Items from a dataset
┌──

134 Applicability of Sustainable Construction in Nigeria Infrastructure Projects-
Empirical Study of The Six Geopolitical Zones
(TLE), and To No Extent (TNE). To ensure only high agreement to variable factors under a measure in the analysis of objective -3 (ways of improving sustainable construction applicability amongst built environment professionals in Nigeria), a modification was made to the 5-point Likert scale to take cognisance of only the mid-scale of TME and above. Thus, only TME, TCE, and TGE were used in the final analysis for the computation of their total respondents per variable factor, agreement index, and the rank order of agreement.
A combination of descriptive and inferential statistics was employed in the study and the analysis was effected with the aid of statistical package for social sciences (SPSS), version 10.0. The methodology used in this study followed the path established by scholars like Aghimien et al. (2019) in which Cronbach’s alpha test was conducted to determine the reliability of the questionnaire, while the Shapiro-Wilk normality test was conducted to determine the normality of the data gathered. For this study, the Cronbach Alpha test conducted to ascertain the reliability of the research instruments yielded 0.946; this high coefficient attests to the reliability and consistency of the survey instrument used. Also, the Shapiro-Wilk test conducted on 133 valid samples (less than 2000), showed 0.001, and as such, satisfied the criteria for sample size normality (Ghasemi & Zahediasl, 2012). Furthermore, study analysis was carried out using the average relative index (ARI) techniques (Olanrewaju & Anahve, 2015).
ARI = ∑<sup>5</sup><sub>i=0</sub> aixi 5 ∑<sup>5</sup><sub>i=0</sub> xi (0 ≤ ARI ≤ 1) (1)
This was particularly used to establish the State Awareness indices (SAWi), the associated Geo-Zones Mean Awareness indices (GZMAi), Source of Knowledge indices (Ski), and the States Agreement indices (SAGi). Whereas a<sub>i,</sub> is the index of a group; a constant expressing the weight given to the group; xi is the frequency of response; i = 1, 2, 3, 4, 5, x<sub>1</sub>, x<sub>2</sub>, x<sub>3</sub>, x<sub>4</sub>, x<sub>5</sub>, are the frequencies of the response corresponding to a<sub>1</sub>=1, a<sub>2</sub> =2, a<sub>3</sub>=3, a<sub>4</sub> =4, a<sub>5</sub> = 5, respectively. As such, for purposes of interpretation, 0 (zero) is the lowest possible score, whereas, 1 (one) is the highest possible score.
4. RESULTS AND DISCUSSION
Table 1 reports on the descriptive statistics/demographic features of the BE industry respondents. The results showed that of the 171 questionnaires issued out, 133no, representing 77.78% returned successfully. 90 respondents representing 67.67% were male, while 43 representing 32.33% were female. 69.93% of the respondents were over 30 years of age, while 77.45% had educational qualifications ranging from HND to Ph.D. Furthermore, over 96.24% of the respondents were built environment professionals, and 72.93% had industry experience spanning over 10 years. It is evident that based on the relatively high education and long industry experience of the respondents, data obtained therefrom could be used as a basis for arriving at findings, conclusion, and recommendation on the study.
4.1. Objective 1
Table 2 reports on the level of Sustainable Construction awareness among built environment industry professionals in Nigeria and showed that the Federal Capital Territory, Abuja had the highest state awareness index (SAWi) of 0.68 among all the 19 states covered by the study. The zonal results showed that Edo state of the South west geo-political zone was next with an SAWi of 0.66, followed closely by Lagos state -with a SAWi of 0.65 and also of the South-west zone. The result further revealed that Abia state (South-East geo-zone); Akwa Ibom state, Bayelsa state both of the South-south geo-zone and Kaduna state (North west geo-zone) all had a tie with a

└──

Activity =>
With every word kept as it is, set down the entries again.

Response to this task =>
134 Applicability of Sustainable Construction in Nigeria Infrastructure Projects-
Empirical Study of The Six Geopolitical Zones
(TLE), and To No Extent (TNE). To ensure only high agreement to variable factors under a measure in the analysis of objective -3 (ways of improving sustainable construction applicability amongst built environment professionals in Nigeria), a modification was made to the 5-point Likert scale to take cognisance of only the mid-scale of TME and above. Thus, only TME, TCE, and TGE were used in the final analysis for the computation of their total respondents per variable factor, agreement index, and the rank order of agreement.
A combination of descriptive and inferential statistics was employed in the study and the analysis was effected with the aid of statistical package for social sciences (SPSS), version 10.0. The methodology used in this study followed the path established by scholars like Aghimien et al. (2019) in which Cronbach’s alpha test was conducted to determine the reliability of the questionnaire, while the Shapiro-Wilk normality test was conducted to determine the normality of the data gathered. For this study, the Cronbach Alpha test conducted to ascertain the reliability of the research instruments yielded 0.946; this high coefficient attests to the reliability and consistency of the survey instrument used. Also, the Shapiro-Wilk test conducted on 133 valid samples (less than 2000), showed 0.001, and as such, satisfied the criteria for sample size normality (Ghasemi & Zahediasl, 2012). Furthermore, study analysis was carried out using the average relative index (ARI) techniques (Olanrewaju & Anahve, 2015).
ARI = ∑<sup>5</sup><sub>i=0</sub> aixi 5 ∑<sup>5</sup><sub>i=0</sub> xi (0 ≤ ARI ≤ 1) (1)
This was particularly used to establish the State Awareness indices (SAWi), the associated Geo-Zones Mean Awareness indices (GZMAi), Source of Knowledge indices (Ski), and the States Agreement indices (SAGi). Whereas a<sub>i,</sub> is the index of a group; a constant expressing the weight given to the group; xi is the frequency of response; i = 1, 2, 3, 4, 5, x<sub>1</sub>, x<sub>2</sub>, x<sub>3</sub>, x<sub>4</sub>, x<sub>5</sub>, are the frequencies of the response corresponding to a<sub>1</sub>=1, a<sub>2</sub> =2, a<sub>3</sub>=3, a<sub>4</sub> =4, a<sub>5</sub> = 5, respectively. As such, for purposes of interpretation, 0 (zero) is the lowest possible score, whereas, 1 (one) is the highest possible score.
4. RESULTS AND DISCUSSION
Table 1 reports on the descriptive statistics/demographic features of the BE industry respondents. The results showed that of the 171 questionnaires issued out, 133no, representing 77.78% returned successfully. 90 respondents representing 67.67% were male, while 43 representing 32.33% were female. 69.93% of the respondents were over 30 years of age, while 77.45% had educational qualifications ranging from HND to Ph.D. Furthermore, over 96.24% of the respondents were built environment professionals, and 72.93% had industry experience spanning over 10 years. It is evident that based on the relatively high education and long industry experience of the respondents, data obtained therefrom could be used as a basis for arriving at findings, conclusion, and recommendation on the study.
4.1. Objective 1
Table 2 reports on the level of Sustainable Construction awareness among built environment industry professionals in Nigeria and showed that the Federal Capital Territory, Abuja had the highest state awareness index (SAWi) of 0.68 among all the 19 states covered by the study. The zonal results showed that Edo state of the South west geo-political zone was next with an SAWi of 0.66, followed closely by Lagos state -with a SAWi of 0.65 and also of the South-west zone. The result further revealed that Abia state (South-East geo-zone); Akwa Ibom state, Bayelsa state both of the South-south geo-zone and Kaduna state (North west geo-zone) all had a tie with a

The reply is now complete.